The Notes and the common stock issuable upon conversion of the Notes will not be registered under the Securities Act of 1933, as amended, or any state securities laws, and unless so registered, may not be offered or sold in the United States, except pursuant to an applicable exemption from the registration requirements of the Securities Act of 1933, as amended, and any state securities laws.
This press release shall not constitute an offer to sell or the solicitation of an offer to buy the Notes.

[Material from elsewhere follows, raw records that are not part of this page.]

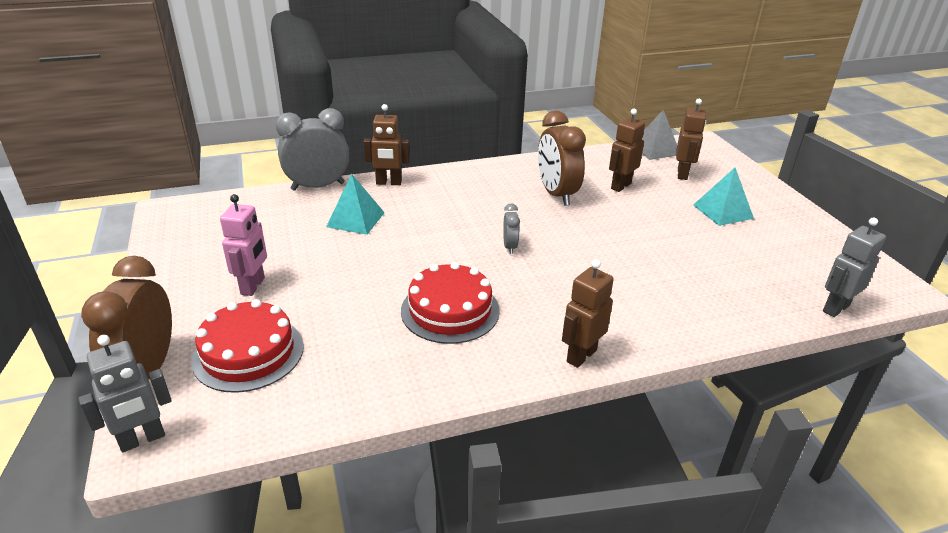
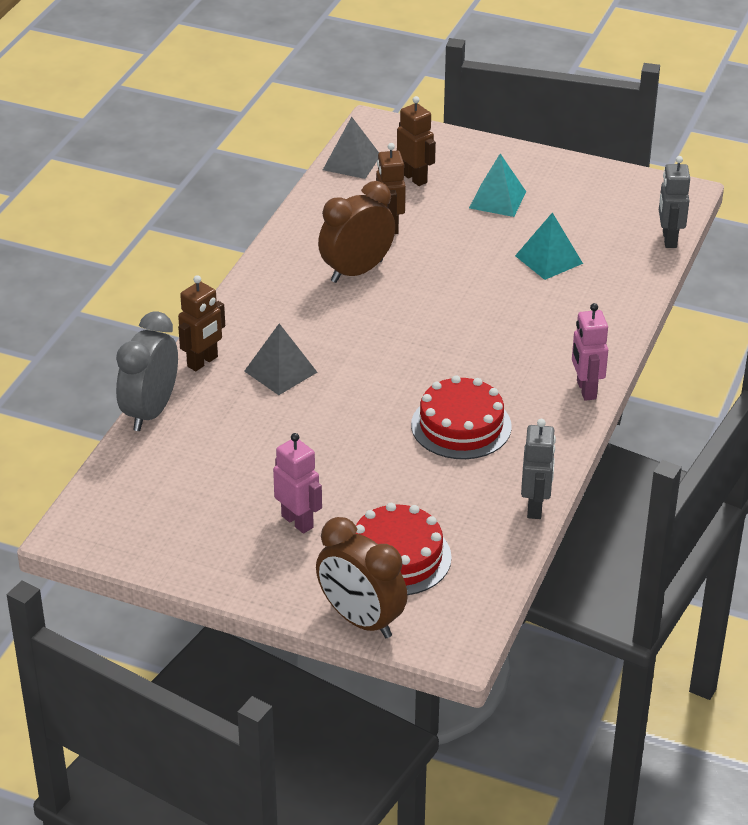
camera: 50 degrees left, 5 degrees up
grey robot [79,335,172,452] -> grey robot moved to [521,419,556,519]
turquoise pyramid [326,174,385,235] -> turquoise pyramid moved to [515,212,583,280]
grey clock [503,203,520,254] -> none
brown clock [538,111,586,206] -> brown clock turned 120 degrees clockwise [318,181,395,283]
brown robot [562,259,614,368] -> pink robot [572,303,608,401]
none -> grey pyramid [244,323,317,395]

This press release is being issued pursuant to and in accordance with Rule 135 under the Securities Act of 1933, as amended.
Gilead Sciences, Inc., headquartered in Foster City, CA, is an independent biopharmaceutical company that seeks to provide accelerated solutions for patients and the people who care for them. Gilead discovers, develops, manufactures and commercializes proprietary therapeutics for challenging infectious diseases (viral, fungal and bacterial infections) and cancer. Gilead maintains research, development or manufacturing facilities in Foster City, CA; Boulder, CO; San Dimas, CA; Cambridge, UK and Dublin, Ireland and sales and marketing organizations in the United States, Europe and Australia.
In addition to historical information, this press release contains forward-looking statements that involve risks and uncertainties, including but not limited to, uncertainties related to the offering of the notes. Actual results could differ materially.